Reproduce the whole listing that follows, character for character, and drop the images.

===

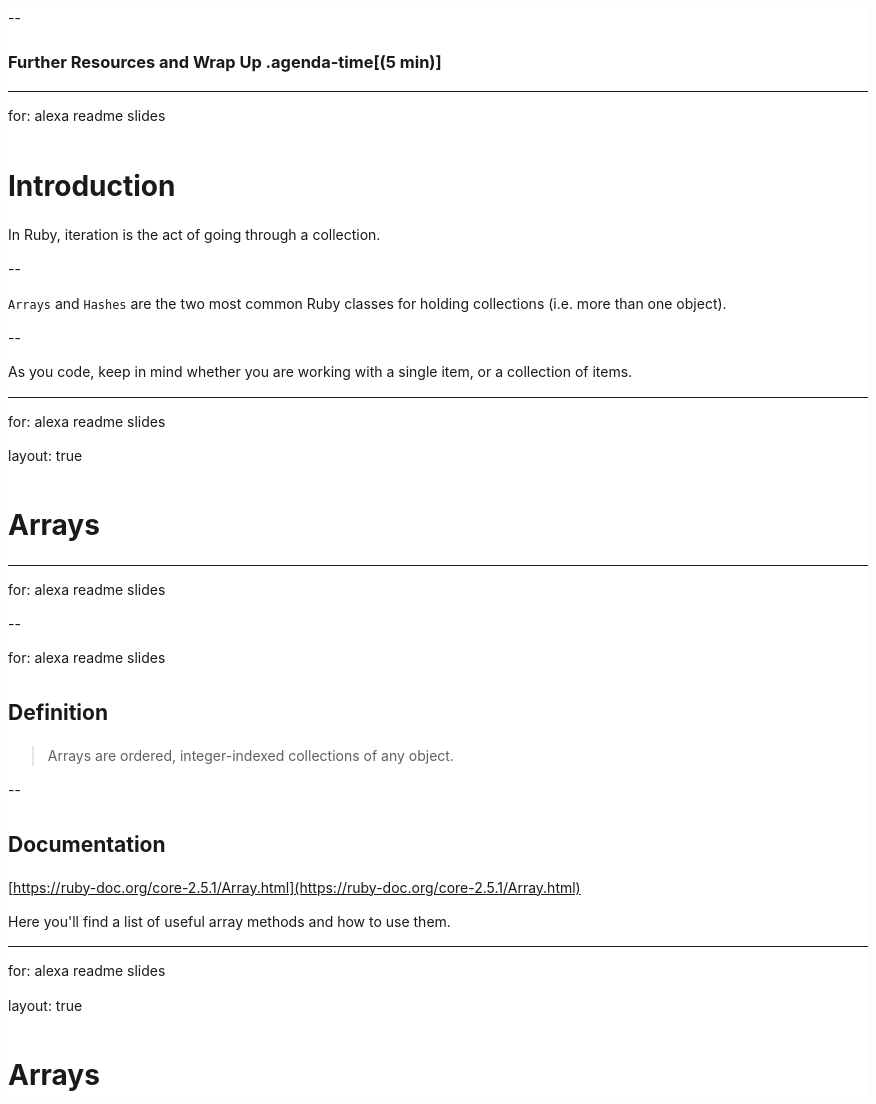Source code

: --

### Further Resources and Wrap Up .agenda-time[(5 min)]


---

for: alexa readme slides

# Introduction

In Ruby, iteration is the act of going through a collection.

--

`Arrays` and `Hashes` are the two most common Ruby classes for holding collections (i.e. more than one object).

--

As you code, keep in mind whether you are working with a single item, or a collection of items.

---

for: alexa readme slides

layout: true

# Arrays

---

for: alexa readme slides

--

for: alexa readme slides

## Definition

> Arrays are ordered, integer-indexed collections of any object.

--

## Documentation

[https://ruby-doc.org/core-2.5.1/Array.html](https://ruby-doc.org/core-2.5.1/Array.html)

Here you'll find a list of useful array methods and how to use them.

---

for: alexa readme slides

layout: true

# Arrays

===

» **Result of this task**:
Source code

: --

### Further Resources and Wrap Up .agenda-time[(5 min)]


---

for: alexa readme slides

# Introduction

In Ruby, iteration is the act of going through a collection.

--

`Arrays` and `Hashes` are the two most common Ruby classes for holding collections (i.e. more than one object).

--

As you code, keep in mind whether you are working with a single item, or a collection of items.

---

for: alexa readme slides

layout: true

# Arrays

---

for: alexa readme slides

--

for: alexa readme slides

## Definition

> Arrays are ordered, integer-indexed collections of any object.

--

## Documentation

[https://ruby-doc.org/core-2.5.1/Array.html](https://ruby-doc.org/core-2.5.1/Array.html)

Here you'll find a list of useful array methods and how to use them.

---

for: alexa readme slides

layout: true

# Arrays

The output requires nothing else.